Viele geografische Merkmale sind lokal unter einem oder mehreren Namen bekannt – in den Times Atlas schaffen sie es aber erst mit dem offiziellen Stempel der jeweiligen Regierungen. Der Preis für dieses strenge Lektorat ist schlichtweg, dass einige weniger bekannte Informationen fehlen.

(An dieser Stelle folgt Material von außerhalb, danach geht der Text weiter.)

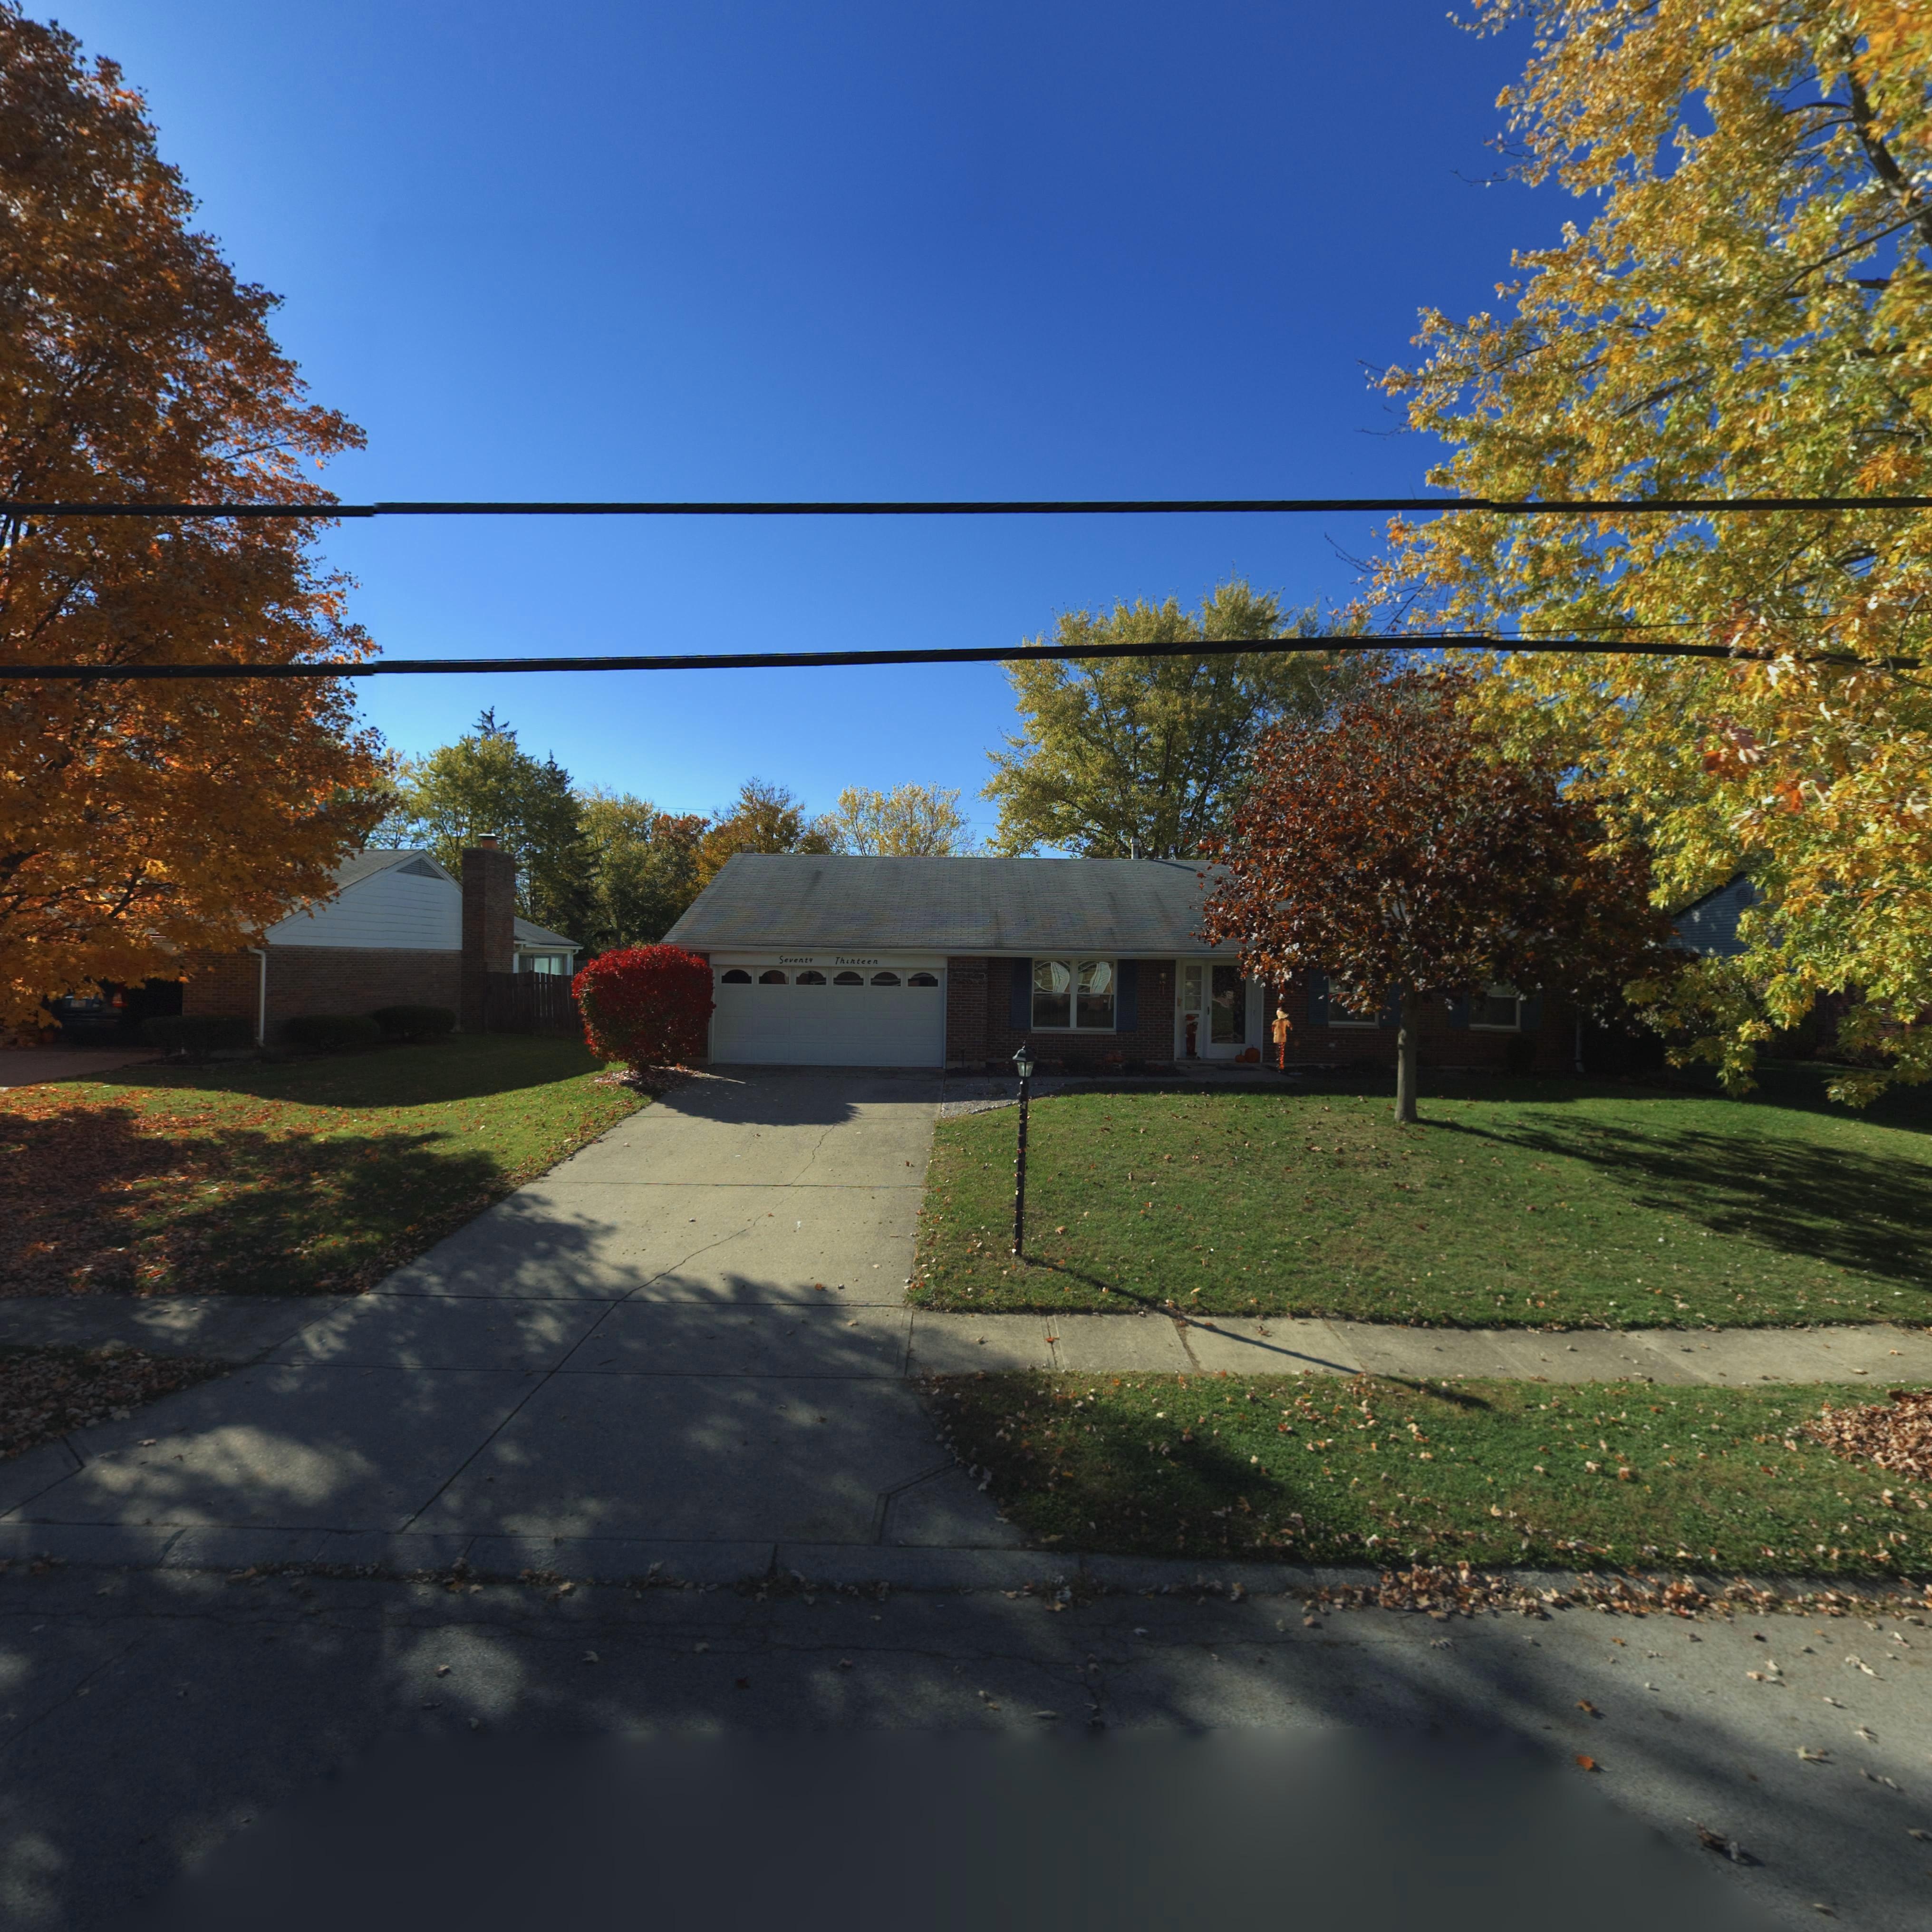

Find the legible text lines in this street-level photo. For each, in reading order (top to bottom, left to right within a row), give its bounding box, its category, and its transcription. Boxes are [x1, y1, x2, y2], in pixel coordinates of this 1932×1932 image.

[779, 955, 879, 965] StreetNumber: Seventy Thirteen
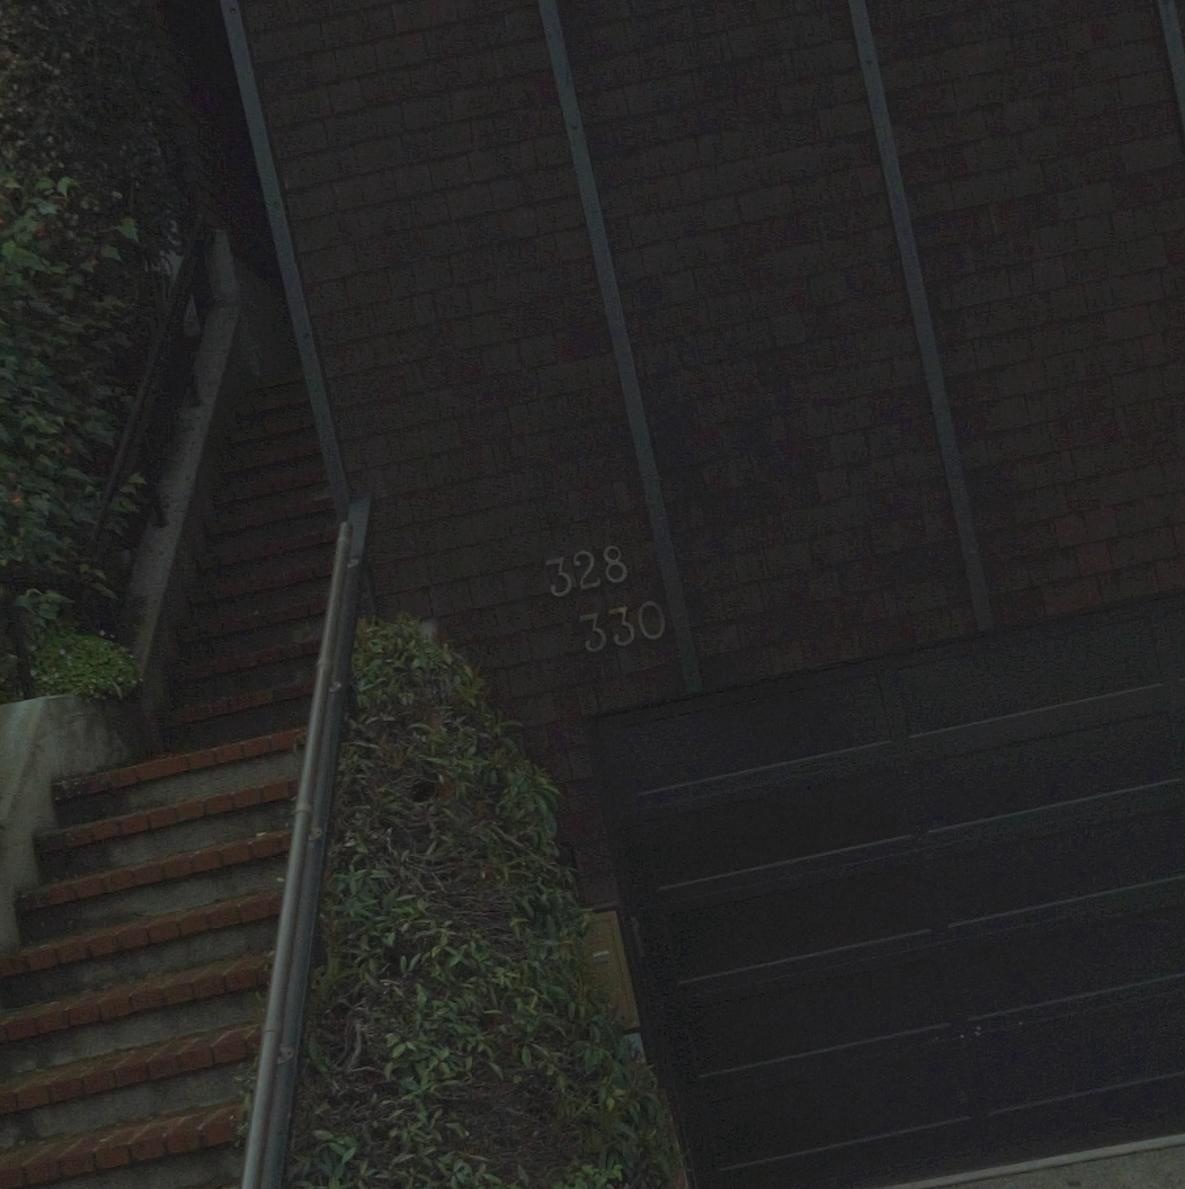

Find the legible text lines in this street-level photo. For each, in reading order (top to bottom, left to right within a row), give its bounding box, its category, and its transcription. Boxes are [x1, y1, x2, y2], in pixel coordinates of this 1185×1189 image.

Es ist ein Atlas für Fakten-Prüfer, nicht für Träumer.
Der Härtetest: Doggerland, Zealandia & Unterwasserwelten
Um die Qualität zu prüfen, hat Atlas Pro gezielt nach 15 spezifischen geografischen Orten gesucht, die er in seinen Videos behandelt hat. Nehmen wir das versunkene Doggerland oder den Kontinent Zealandia. Während der günstige National Geographic Atlas die unterseeischen Kontinentalschelfe, steilen Abhänge, Unterwasser-Canyons und Riffe plastisch darstellt, zeigt der 200-Euro-Atlas: nichts. Ein blauer Fleck. Für Freunde der reinen Ozeanografie ist das in etwa so spannend wie ein Jahresurlaub in Wanne-Eickel.
Präzision vs. Übersicht auf dem Festland
Aber auch bei echten Landwundern wählt das teure Buch einen anderen Weg. Suchst du den Yarlung-Tsangpo-Canyon in Tibet – immerhin die tiefste Schlucht der Erde –, musst du auf einer politischen Karte Chinas nach einem roten Strich im grauen Hochland suchen. Detaillierte topografische Sonderkarten fehlen.
Der 50-Euro-Atlas hat hier wunderbare Reliefkarten parat, während im teuren Times-Atlas der Fokus glasklar auf Orten und Grenzen liegt. Wer herausfinden will, in welche Richtung ein Fluss (z.B. nahe der Ruwenzori-Berge in Afrika) eigentlich abfließt, muss zwischen den ganzen Datenpunkten genauer hinsehen.
Das „Badwater“-Rätsel: Eine ironische Pointe
Jetzt wird es absurd. Weißt du noch, warum Atlas Pro das Ding überhaupt gekauft hat? Richtig, wegen des Badwater-Kraters auf dem Mars. Man sollte also meinen, der „umfassendste“ Atlas der Welt hätte eine astreine Mars-Karte. Pustekuchen. Obwohl er als Namensgeber-Quelle galt, enthält der Times Atlas keine einzige Karte des Weltraums oder anderer Planeten – lediglich zwei minimalistische Textseiten. Der günstige Familienatlas liefert dir dagegen herrlich detaillierte Karten von Mars, Mond und dem gesamten Sonnensystem.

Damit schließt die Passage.